X.Org Women Outreach Program Only Turns Up Two Applicants So Far

Written by Michael Larabel in X.Org on 18 September 2014 at 07:16 PM EDT. 139 Comments
X.ORG
Earlier this month it was announced that the X.Org Foundation would participate in the next FOSS Outreach Program for Women (OPW) organized by the GNOME Foundation. This program is very controversial but one thing is for sure: there isn't much interest from women in getting involved with X.Org.

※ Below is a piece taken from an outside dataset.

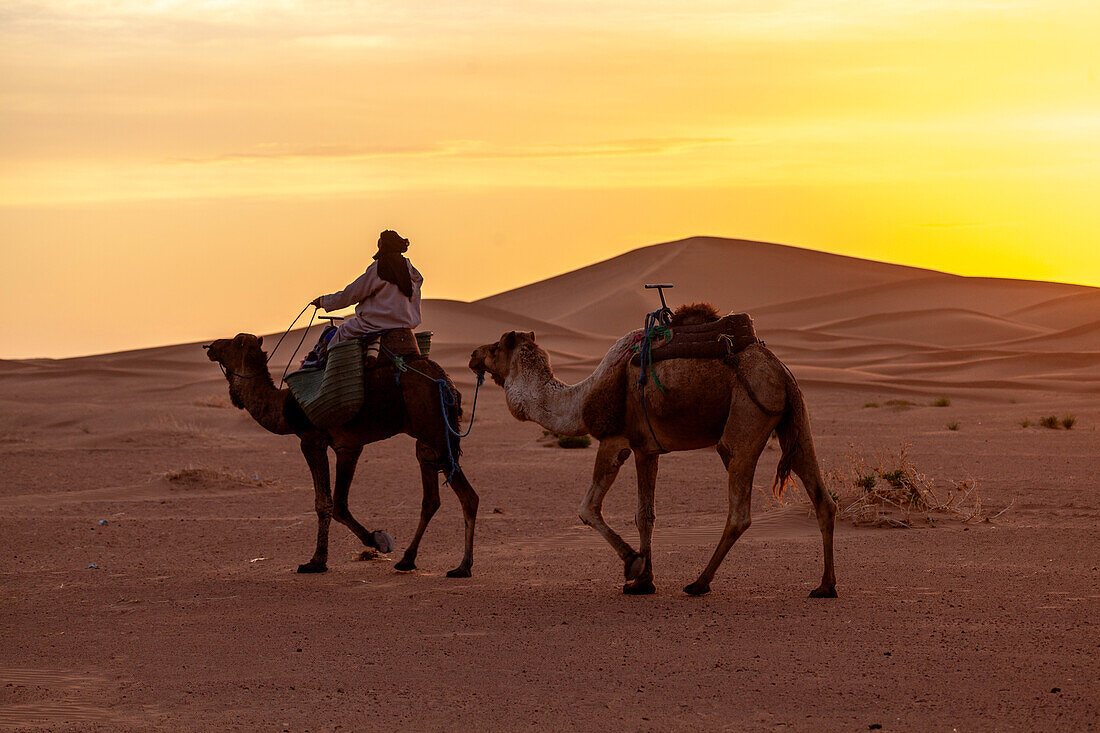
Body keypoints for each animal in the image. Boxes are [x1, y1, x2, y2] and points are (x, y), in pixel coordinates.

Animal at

The Outreach Program for Women pays out $5,500 USD per female (or anyone who identifies as "genderqueer, genderfluid, or genderfree regardless of gender presentation or assigned sex at birth") plus a $500 travel allowance to work on a particular open-source project task for a few months. The task doesn't necessarily have to be coding related but just anything involved with the project from working on graphics to documentation. While GNOME started the OPW and they continue to organize it, many free software projects have become involved and this December will be the first time the X.Org Foundation is participating.

The X.Org OPW doesn't have to necessarily involve the X.Org Server but could be about another associated effort like Wayland or Mesa. While there's lots of things that could be done to improve/help the X.Org Foundation, even with the lots of attention drawn to the X.Org OPW when it was announced, there's been very few applicants.


At today's X.Org Foundation Board of Directors meeting it was shared that thus far only two people have applied for this program... One project proposed is for adding more XCB extensions and the other proposal is for a server-side XCB implementation. Confirmation can be found via the X.Org BoD meeting log.